To further speed up access to diagnostic tests, the Department of Health also announced that the choice of scan program would be extended. Beginning next April, patients who do not have an appointment within 13 weeks will be offered an appointment at an alternate hospital or clinic.

Levels of consciousness guidelines issued

Aspect Medical Systems (Newton, Massachusetts) said that the Australian and New Zealand College of Anesthetists (ANZCA) and the Madrid Centro Society for Anesthesia (MCSA) have each published recommendations for monitoring level of consciousness during anesthesia.

The recommendations were written to guide ANZCA and MCSA members in recognizing the problem of unintended awareness and adopt a consensus on how to reduce the incidence of inadvertent surgical wake-ups. Aspect noted that unintended awareness occurs when patients do not receive enough anesthesia, leaving them at risk for becoming aware of what is happening and remembering this experience after the surgery is over.

"The ANZCA and MCSA recommendations are consistent with the clinical guidance provided by other medical societies in the U.S. and Europe and reflect an increasing global recognition of the need to address awareness as a patient safety concern," said Nassib Chamoun, president/CEO of Aspect. "We believe this is an important step toward improving patient safety and reducing the risk of awareness."

He said that Aspect's Bispectral Index (BIS) "is the only brain monitoring technology or clinical intervention that has been shown in large scale, prospective clinical research to reduce the incidence of awareness."

Using a sensor placed on the patient's forehead, BIS monitoring translates information from the electroencephalogram into a single number that represents each patient's level of consciousness. This number – the BIS value – ranges from 100 (indicating an awake patient) to zero (indicating the absence of brain activity). Using the BIS value allows clinicians to make better-informed decisions to achieve optimal anesthesia, the company said.

The ANZCA has said that consciousness monitors should be used in all high-risk anesthetics and that equipment to monitor the anesthetic effect on the brain should be available for use on patients at high risk of awareness during general anesthesia.

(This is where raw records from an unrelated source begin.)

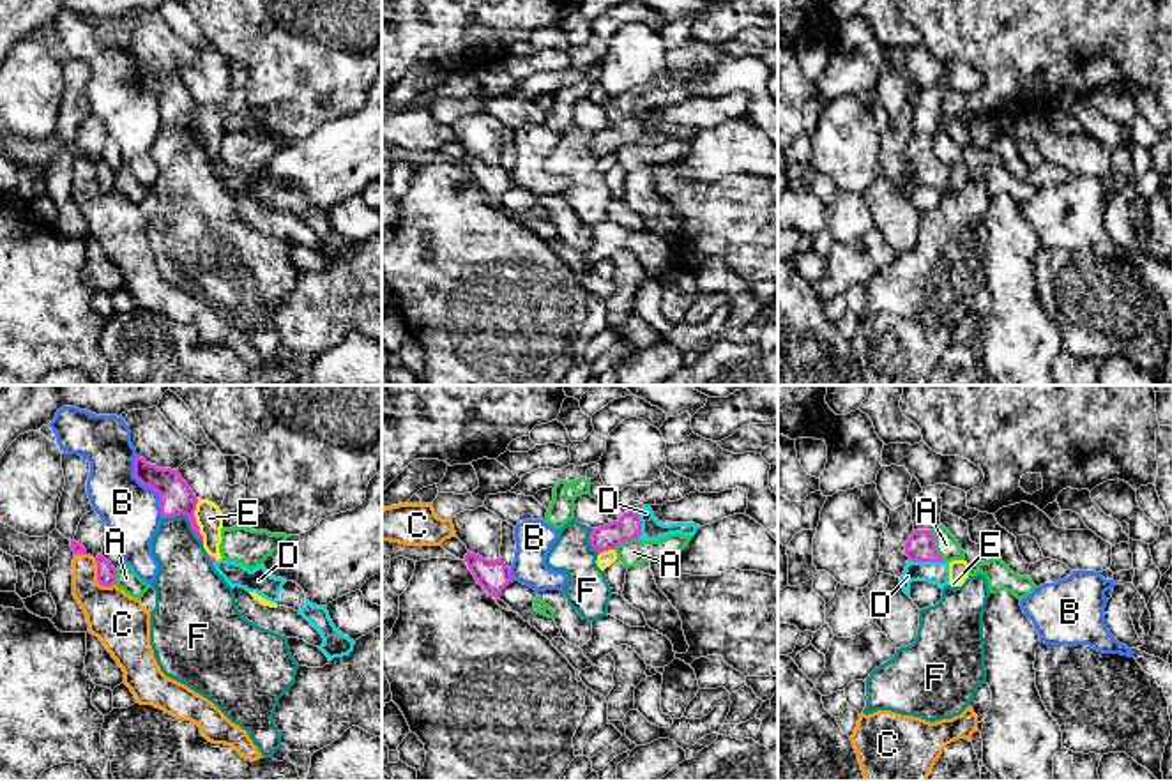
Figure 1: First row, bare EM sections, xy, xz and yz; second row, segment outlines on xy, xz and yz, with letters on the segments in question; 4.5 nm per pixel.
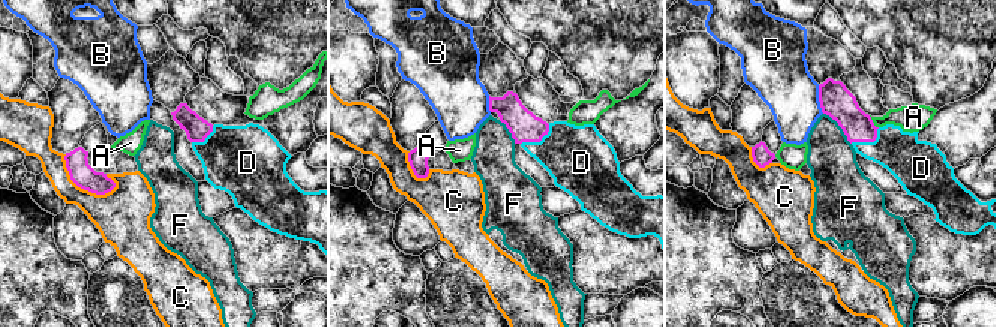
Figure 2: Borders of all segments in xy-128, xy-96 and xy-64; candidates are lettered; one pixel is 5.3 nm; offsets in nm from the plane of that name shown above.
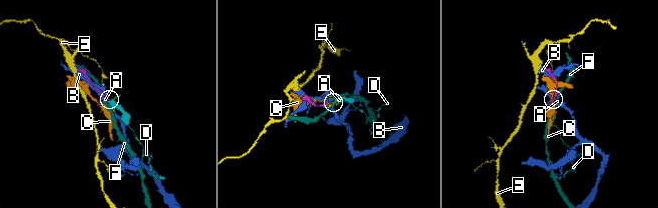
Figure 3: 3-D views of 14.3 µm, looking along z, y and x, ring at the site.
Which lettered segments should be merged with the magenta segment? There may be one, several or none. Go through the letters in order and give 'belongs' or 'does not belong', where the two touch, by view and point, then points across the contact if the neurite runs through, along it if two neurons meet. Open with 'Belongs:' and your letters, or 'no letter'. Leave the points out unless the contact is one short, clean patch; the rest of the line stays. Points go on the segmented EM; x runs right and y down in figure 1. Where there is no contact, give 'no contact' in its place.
Belongs: D
A: does not belong; meets magenta in yz at (934, 545)
B: does not belong; meets magenta in xy at (147, 485)
C: does not belong; meets magenta in xy at (98, 578)
D: belongs; meets magenta in yz at (927, 561); runs through yz (920, 546), (927, 561), (937, 573)
E: does not belong; meets magenta in xy at (195, 520); border along xy (197, 499), (195, 522), (204, 541)
F: does not belong; meets magenta in xy at (188, 518)

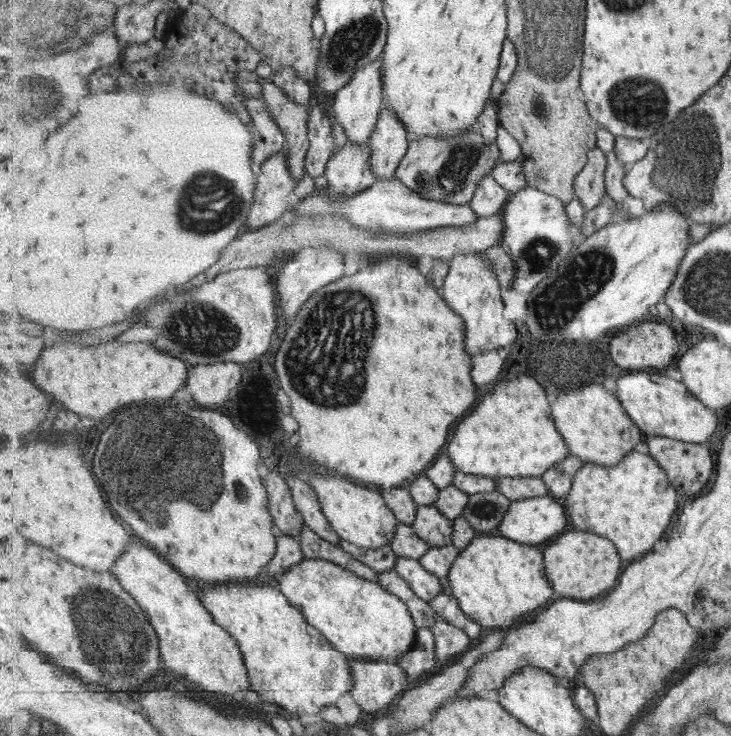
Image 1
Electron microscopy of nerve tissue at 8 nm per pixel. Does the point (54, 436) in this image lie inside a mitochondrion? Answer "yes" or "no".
no

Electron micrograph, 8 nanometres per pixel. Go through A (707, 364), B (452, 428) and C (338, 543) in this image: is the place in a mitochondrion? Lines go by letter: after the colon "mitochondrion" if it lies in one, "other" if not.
A: other
B: other
C: other

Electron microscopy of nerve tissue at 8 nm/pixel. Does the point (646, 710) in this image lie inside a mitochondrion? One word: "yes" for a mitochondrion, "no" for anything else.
no

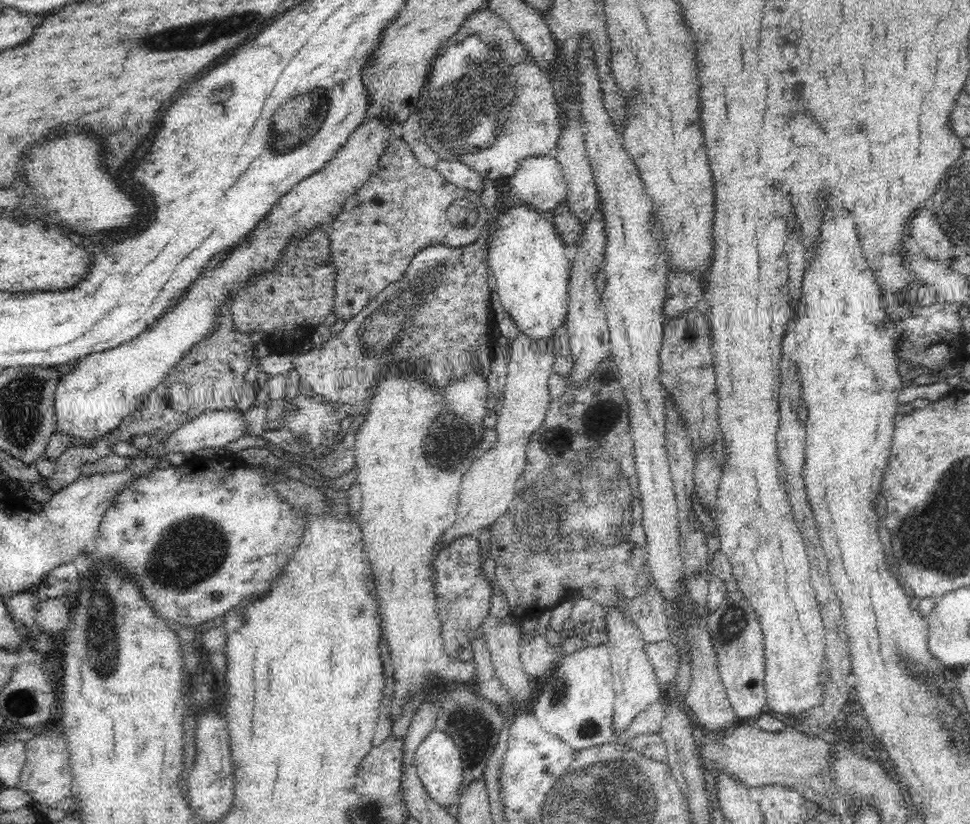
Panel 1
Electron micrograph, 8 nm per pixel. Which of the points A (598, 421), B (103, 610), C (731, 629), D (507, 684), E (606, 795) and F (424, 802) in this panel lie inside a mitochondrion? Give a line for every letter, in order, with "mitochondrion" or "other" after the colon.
A: mitochondrion
B: mitochondrion
C: mitochondrion
D: other
E: mitochondrion
F: other

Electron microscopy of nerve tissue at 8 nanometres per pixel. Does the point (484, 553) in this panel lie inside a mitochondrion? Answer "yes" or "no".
no

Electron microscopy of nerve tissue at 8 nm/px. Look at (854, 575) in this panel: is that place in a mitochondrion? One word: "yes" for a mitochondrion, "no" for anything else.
no

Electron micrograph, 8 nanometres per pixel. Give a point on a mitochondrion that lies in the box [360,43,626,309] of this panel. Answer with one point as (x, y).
(462, 112)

For its part, the MCSA said that it promotes the use of depth-of-consciousness monitors and supports education on how to best use the monitors to reduce the incidence of intraoperative awareness. The society defines preventative measures that apply to the clinician, the equipment, the medical staff, and the patient, identifying a list of high-risk patient characteristics.

The recommendations of the two groups follow similar statements made by the American Society of Anesthesiologists, Joint Commission on Accreditation of Healthcare Organizations, American Association of Nurse Anesthetists and the Royal College of Anaesthetists and the Association of Anaesthetists of Great Britain and Ireland About BIS Monitoring

To date, Aspect's BIS technology has been the subject of some 2,370 published articles and abstracts.

BioMag approved for Mexican trials

BioMag (Orangevale, California) said it has been approved by the Mexican Health Ministry to conduct clinical trials for the company's High Throughput Screening-Magnetic Testing Platform (HTS-MTP).

The company has partnered with the largest social institute in Latin America, Instituto Mexican del Seguro Social (IMSS), to conduct clinical trials in Mexico.

The company said it believes that clinical trials will confirm that its system will provide confirmatory and viral load diagnostics at the same cost of screening assays. It added that the HTS-MTP will detect any virus or bacteria and count the viral load in a matter of minutes, and has the capabilities of screening several hundred percent more assays per hour at a fraction of the cost of current technologies.